MIT Rolls out GLTR, a tool to Detect Automatically Generated Text
MIT has teamed with IBM's Watson AI lab to develop Giant Language Model Test Room (GLTR), a machine learning algorithm to fight AI-generated text like that generated by OpenAI's algorithm. The model enables a forensic analysis of how likely an automatic system generated a text.
Language models are growing in popularity, and they are capable of effortlessly processing natural human language. For instance, the Gmail app can try to predict the next word users want to type while composing an email. Now language models have improved dramatically leaving a space for manipulation. Malicious attackers could use text generators to spread propaganda. However, a new forensic machine learning algorithm is recognizing AI-generated text. Being called as GLTR- it accurately predicts automatically generated text. The platform uses language models as OpenAI's text generator, GPT-2 117m.
The model ranks words based according to their use; the most used will be ranked top. The top ten most common words are highlighted in green. Yellow highlights the words which fall into the top hundred, the top thousand words highlighted in red and the rest of the words highlighted in purple. Researchers will get a visual insight into how likely each word was to be used with his method.

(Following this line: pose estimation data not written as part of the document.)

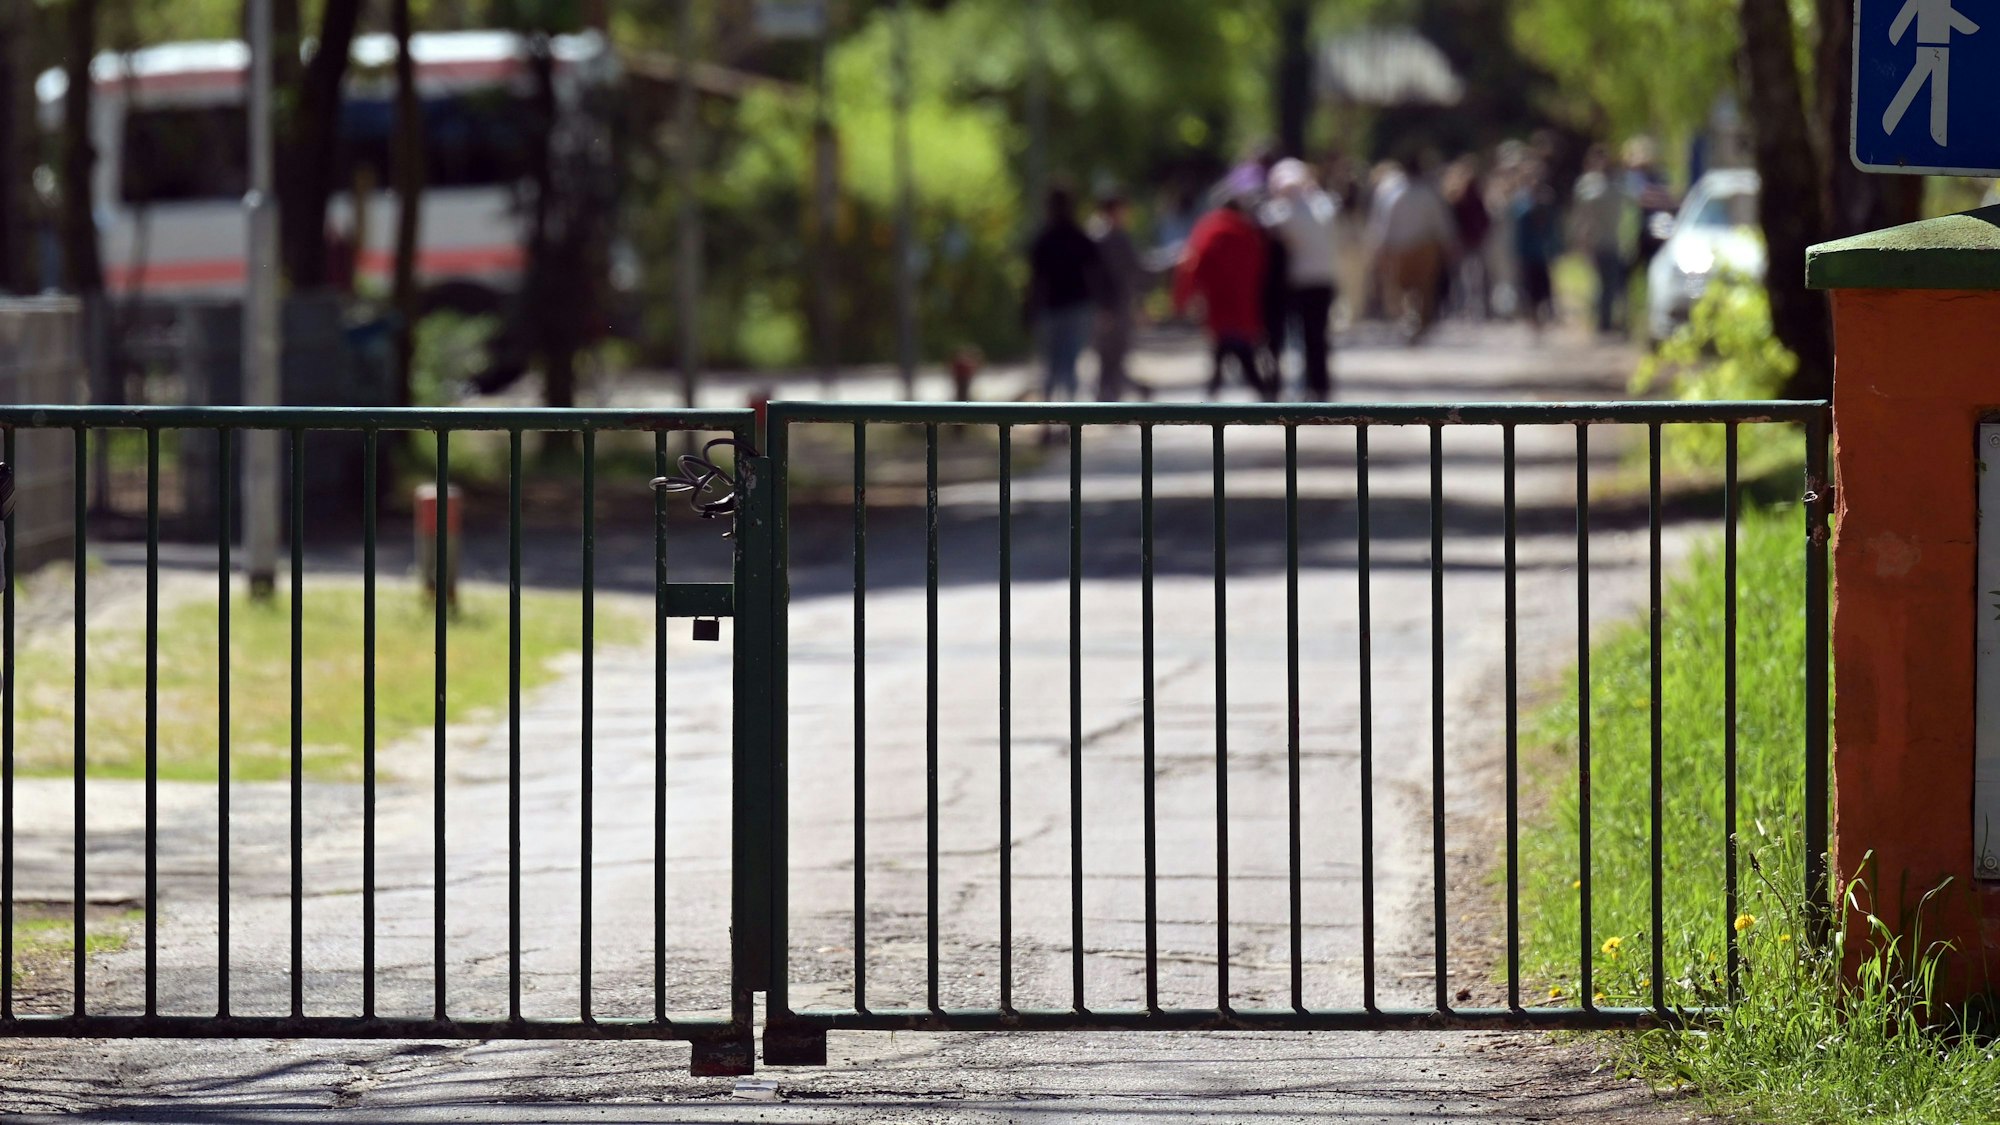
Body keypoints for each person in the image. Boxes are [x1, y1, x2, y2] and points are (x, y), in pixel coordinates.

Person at [1174, 168, 1275, 400]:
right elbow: (1260, 266)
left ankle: (1215, 395)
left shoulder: (1208, 228)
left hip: (1218, 302)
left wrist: (1184, 298)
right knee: (1238, 348)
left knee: (1228, 348)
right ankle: (1257, 395)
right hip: (1242, 302)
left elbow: (1192, 263)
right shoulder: (1246, 231)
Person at [1261, 158, 1340, 400]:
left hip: (1300, 281)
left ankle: (1307, 388)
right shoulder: (1323, 205)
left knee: (1302, 338)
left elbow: (1267, 220)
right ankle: (1319, 388)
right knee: (1316, 338)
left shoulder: (1285, 211)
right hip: (1322, 279)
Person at [1024, 184, 1101, 403]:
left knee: (1051, 365)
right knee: (1068, 364)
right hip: (1076, 308)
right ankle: (1067, 419)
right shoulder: (1080, 238)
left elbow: (1035, 281)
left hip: (1053, 308)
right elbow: (1094, 275)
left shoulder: (1044, 239)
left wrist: (1030, 310)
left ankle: (1049, 420)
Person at [1368, 160, 1457, 342]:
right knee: (1421, 289)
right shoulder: (1425, 193)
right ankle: (1416, 323)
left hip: (1405, 248)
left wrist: (1380, 247)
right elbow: (1440, 222)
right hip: (1420, 248)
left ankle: (1412, 323)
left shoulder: (1393, 194)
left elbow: (1384, 224)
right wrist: (1448, 242)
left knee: (1405, 290)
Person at [1089, 191, 1150, 401]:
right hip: (1107, 308)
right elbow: (1096, 277)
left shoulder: (1120, 237)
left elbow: (1134, 272)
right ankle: (1107, 401)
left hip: (1121, 305)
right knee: (1107, 355)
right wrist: (1102, 308)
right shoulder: (1101, 239)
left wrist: (1139, 304)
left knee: (1117, 355)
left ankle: (1110, 399)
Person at [1571, 145, 1631, 335]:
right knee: (1604, 284)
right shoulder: (1594, 187)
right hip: (1600, 241)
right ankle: (1603, 321)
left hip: (1610, 241)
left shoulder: (1603, 188)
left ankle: (1605, 321)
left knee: (1608, 284)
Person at [1510, 165, 1563, 336]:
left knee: (1544, 288)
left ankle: (1542, 317)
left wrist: (1555, 249)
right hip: (1527, 253)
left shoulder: (1546, 202)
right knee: (1529, 288)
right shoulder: (1521, 202)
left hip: (1542, 253)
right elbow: (1517, 228)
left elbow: (1552, 230)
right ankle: (1532, 318)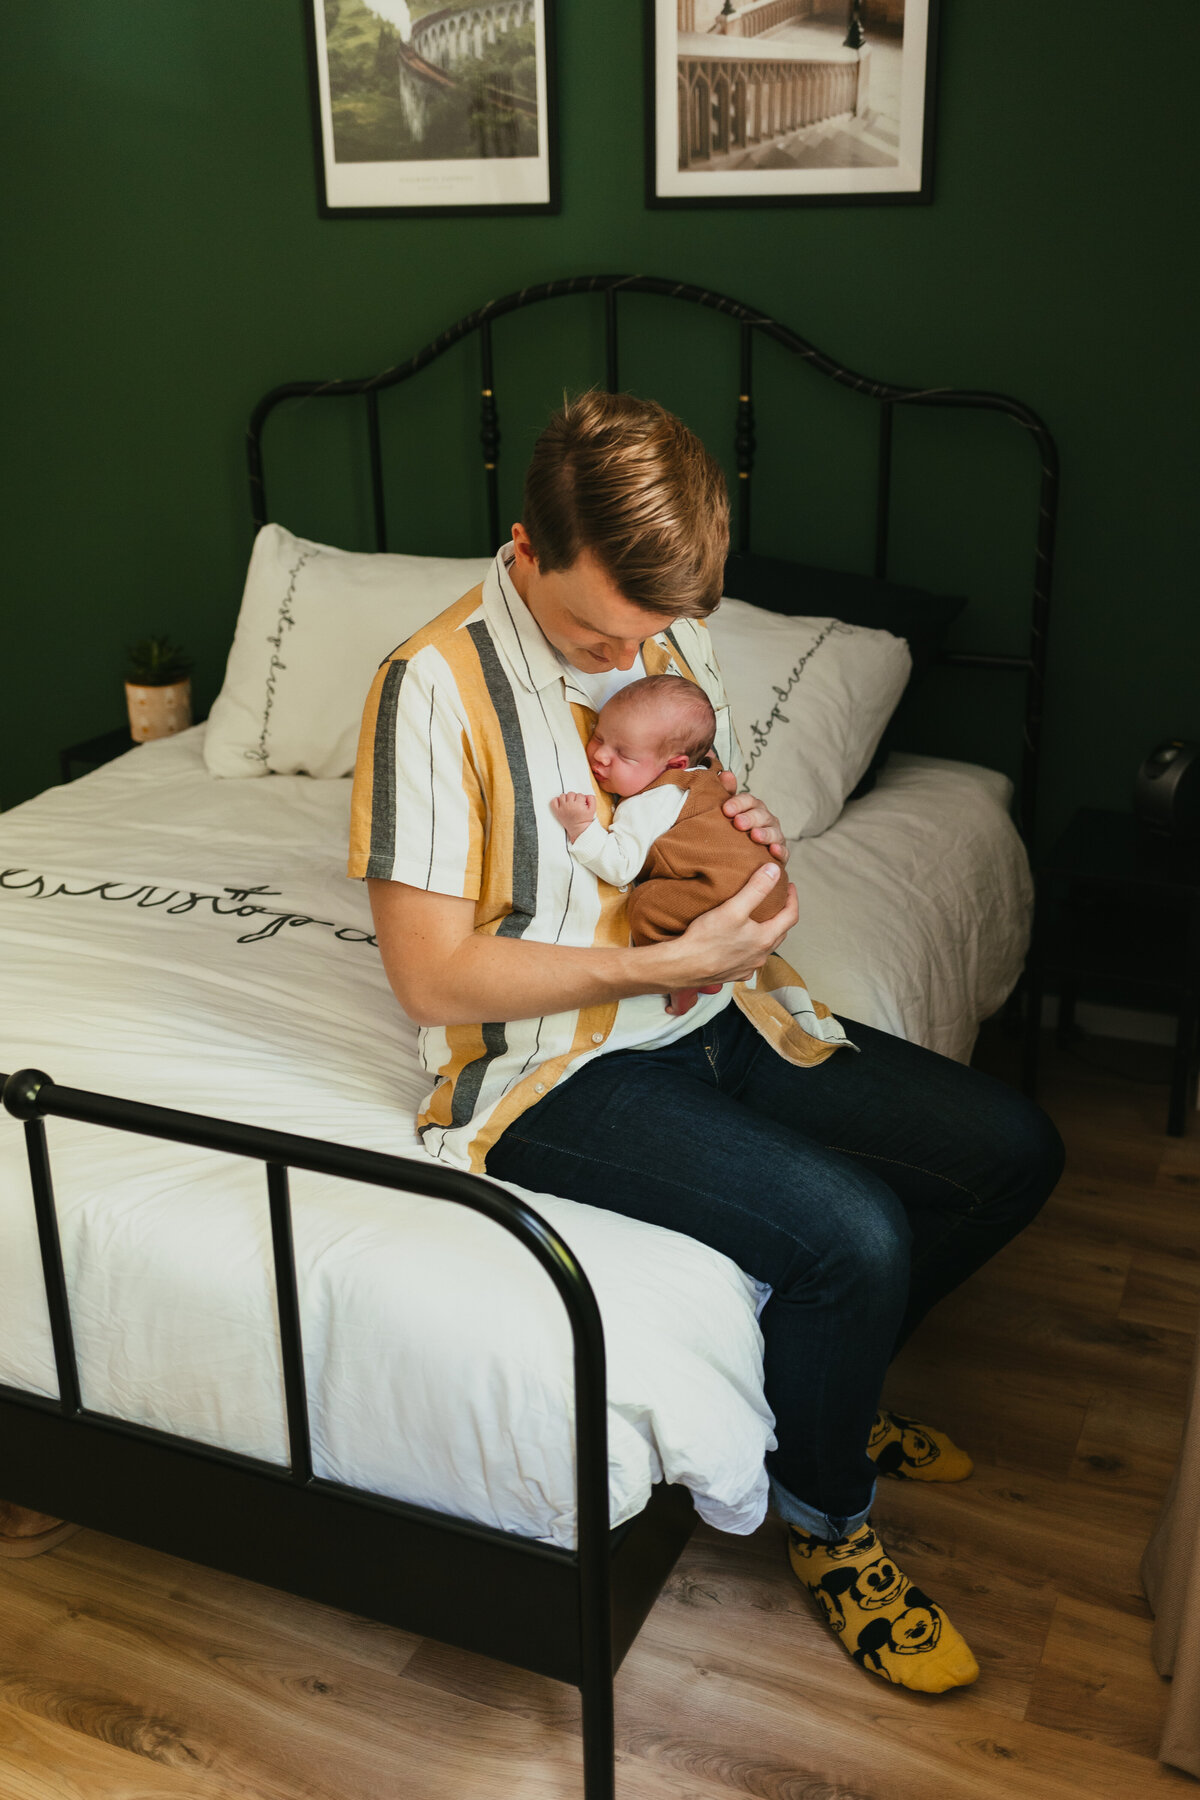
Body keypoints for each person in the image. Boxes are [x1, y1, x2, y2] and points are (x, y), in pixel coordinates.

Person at [350, 390, 1064, 1694]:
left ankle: (825, 1396)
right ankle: (830, 1523)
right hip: (545, 1071)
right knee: (854, 1232)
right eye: (591, 629)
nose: (628, 655)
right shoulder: (428, 689)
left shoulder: (673, 635)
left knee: (1008, 1153)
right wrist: (653, 961)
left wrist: (749, 861)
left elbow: (693, 808)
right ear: (524, 544)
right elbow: (431, 977)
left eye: (657, 628)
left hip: (718, 1004)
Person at [549, 673, 787, 1014]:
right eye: (598, 735)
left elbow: (620, 868)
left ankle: (684, 980)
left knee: (646, 904)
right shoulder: (704, 770)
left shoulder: (649, 801)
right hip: (765, 885)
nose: (600, 755)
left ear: (674, 765)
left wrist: (581, 828)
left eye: (625, 755)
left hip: (732, 892)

In a test on the AI text generator developed by Open AI —carried out by the researchers —the first sentence was the prompt used by the model to generate the text, while OpenAI’s artificial intelligence generated the rest. By running the text through MIT's algorithm, users can see that most of the words used are those the AI would expect to see as highlighted in green, suggests human didn’t write it.
Additions are still needed for the GLTR machine learning algorithm as it has a limited scale. Researchers hope that despite this limitations the model can be vastly improved and used to detect AI- generated text.